### Information shown
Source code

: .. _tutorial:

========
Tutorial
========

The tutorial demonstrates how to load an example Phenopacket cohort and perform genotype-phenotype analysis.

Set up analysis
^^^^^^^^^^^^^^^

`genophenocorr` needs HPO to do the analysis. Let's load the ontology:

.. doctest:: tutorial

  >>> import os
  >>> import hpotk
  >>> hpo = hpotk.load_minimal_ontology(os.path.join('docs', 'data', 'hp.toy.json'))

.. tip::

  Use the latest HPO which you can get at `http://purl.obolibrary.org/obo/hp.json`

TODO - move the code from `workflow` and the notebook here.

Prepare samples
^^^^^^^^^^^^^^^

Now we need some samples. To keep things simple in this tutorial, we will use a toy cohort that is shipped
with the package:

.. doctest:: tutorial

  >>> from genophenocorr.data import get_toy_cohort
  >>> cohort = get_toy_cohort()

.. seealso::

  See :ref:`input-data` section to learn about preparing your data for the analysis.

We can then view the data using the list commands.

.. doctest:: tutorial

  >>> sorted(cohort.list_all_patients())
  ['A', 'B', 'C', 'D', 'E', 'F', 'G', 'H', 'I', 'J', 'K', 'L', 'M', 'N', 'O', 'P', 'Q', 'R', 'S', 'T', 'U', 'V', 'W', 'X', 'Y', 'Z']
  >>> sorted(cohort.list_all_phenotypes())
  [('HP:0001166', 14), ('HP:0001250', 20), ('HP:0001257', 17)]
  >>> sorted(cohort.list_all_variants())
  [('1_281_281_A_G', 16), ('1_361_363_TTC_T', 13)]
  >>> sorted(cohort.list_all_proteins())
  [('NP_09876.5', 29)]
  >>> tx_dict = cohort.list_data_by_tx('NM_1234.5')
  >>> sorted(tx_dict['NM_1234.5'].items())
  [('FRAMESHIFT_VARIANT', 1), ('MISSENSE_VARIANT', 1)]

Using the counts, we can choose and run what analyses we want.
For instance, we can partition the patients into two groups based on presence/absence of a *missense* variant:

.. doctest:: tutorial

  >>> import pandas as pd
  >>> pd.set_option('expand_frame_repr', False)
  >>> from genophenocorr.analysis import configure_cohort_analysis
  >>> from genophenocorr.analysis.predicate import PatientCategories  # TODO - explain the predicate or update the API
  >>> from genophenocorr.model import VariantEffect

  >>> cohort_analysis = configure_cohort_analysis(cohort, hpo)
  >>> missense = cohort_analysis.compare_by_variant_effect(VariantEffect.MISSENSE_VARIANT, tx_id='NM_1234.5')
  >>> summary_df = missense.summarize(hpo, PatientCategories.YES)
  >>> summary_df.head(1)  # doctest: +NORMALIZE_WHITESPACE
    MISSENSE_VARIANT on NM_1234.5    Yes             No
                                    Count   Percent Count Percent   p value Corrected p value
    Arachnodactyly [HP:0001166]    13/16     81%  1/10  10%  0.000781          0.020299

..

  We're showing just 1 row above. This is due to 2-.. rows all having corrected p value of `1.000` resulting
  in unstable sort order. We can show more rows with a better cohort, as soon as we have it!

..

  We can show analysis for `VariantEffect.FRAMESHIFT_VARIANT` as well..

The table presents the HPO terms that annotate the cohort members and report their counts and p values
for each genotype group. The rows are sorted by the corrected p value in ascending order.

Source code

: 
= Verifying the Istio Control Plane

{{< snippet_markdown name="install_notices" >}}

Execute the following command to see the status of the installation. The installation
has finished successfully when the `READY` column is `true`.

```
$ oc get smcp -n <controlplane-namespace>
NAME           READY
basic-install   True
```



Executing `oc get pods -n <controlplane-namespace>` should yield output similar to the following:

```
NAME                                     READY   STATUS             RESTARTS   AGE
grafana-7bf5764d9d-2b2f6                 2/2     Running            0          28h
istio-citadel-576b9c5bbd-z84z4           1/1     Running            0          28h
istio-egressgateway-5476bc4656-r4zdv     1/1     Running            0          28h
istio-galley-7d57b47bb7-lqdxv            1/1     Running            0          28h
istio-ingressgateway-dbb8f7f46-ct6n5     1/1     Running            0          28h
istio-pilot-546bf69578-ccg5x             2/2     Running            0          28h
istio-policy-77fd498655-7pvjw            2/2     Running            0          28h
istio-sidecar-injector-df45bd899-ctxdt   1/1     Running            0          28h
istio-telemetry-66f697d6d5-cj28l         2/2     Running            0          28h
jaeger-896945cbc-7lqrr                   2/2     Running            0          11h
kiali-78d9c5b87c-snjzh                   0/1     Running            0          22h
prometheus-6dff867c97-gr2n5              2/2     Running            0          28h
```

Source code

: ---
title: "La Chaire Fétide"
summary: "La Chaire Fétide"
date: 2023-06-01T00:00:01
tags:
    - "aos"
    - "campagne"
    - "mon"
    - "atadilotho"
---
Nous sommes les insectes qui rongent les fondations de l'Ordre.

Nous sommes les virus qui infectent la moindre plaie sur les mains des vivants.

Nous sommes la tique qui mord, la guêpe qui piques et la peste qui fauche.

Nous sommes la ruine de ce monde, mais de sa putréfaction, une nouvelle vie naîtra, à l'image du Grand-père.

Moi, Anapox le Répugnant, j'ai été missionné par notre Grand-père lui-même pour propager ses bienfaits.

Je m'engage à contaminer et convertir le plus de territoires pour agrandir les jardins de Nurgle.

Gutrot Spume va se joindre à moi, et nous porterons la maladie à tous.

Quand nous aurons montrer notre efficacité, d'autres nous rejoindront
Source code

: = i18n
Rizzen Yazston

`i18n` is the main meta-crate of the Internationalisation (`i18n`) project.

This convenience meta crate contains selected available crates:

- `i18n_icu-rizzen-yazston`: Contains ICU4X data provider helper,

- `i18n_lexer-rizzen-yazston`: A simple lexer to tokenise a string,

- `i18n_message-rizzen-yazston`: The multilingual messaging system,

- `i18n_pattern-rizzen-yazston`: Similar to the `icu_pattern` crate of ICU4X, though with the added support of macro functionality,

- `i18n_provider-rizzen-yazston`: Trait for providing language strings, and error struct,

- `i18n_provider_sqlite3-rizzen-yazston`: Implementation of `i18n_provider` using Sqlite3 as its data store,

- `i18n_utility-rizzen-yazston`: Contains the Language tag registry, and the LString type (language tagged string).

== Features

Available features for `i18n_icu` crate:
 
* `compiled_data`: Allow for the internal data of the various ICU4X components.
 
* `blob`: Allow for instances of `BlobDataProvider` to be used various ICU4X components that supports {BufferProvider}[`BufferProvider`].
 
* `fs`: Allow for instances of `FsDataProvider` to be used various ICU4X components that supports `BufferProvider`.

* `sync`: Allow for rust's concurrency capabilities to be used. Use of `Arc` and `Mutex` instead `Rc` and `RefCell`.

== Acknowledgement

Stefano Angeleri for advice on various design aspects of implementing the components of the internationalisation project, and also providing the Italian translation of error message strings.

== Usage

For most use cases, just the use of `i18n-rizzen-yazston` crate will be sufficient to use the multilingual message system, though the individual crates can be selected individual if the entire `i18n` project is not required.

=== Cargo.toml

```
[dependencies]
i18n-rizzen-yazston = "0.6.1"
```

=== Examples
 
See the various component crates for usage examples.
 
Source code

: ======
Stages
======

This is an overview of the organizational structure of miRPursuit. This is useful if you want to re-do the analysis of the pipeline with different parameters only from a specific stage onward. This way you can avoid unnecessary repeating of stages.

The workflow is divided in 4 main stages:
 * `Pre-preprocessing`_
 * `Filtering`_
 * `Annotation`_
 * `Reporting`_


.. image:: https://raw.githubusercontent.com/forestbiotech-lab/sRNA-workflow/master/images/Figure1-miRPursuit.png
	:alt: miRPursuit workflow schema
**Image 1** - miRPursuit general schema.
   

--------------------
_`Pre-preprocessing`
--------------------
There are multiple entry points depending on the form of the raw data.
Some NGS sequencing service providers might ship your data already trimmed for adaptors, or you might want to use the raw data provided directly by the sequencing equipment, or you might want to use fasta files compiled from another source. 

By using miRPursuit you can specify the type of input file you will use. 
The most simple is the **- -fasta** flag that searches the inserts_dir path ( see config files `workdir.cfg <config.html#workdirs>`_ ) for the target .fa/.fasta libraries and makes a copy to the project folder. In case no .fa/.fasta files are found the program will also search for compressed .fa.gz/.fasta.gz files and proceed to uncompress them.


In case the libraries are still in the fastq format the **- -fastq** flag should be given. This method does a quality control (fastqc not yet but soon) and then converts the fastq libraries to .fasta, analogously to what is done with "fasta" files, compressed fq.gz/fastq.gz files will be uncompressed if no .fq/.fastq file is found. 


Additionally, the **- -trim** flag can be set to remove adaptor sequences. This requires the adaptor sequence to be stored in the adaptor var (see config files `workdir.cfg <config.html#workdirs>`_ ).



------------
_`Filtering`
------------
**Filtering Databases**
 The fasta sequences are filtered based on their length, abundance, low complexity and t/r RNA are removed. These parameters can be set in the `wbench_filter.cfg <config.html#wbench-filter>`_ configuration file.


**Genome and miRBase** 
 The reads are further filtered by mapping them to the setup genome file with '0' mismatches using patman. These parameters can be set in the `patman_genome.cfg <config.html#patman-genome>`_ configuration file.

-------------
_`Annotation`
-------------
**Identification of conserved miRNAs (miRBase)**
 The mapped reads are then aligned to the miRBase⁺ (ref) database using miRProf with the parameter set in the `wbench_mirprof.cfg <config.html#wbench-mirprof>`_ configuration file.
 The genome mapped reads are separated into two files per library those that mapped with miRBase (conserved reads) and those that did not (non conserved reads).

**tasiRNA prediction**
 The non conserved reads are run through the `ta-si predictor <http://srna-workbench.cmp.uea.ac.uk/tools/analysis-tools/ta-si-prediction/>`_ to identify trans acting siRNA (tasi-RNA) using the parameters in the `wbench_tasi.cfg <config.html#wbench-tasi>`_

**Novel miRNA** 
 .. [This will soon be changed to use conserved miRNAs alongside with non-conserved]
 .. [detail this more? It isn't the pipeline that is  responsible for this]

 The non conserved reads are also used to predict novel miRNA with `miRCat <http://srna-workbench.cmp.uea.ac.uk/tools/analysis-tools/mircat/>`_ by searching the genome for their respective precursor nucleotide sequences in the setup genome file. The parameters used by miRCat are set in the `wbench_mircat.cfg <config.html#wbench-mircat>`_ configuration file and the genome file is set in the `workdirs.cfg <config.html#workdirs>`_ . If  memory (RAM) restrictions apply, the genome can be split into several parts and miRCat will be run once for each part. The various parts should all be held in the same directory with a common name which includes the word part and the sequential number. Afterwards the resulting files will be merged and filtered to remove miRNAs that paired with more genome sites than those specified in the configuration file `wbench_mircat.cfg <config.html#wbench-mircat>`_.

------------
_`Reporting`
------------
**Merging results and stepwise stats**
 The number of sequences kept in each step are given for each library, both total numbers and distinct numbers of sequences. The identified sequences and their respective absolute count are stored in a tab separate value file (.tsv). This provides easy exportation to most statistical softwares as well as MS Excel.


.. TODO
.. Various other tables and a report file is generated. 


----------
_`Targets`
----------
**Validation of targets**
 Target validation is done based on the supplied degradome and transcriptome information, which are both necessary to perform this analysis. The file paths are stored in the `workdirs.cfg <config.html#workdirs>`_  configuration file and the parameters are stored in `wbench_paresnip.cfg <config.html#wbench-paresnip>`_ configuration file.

### What the task asks
With "input" as the string to find, copy every line of the records that holds it.

### Problem solution
  See :ref:`input-data` section to learn about preparing your data for the analysis.
By using miRPursuit you can specify the type of input file you will use. 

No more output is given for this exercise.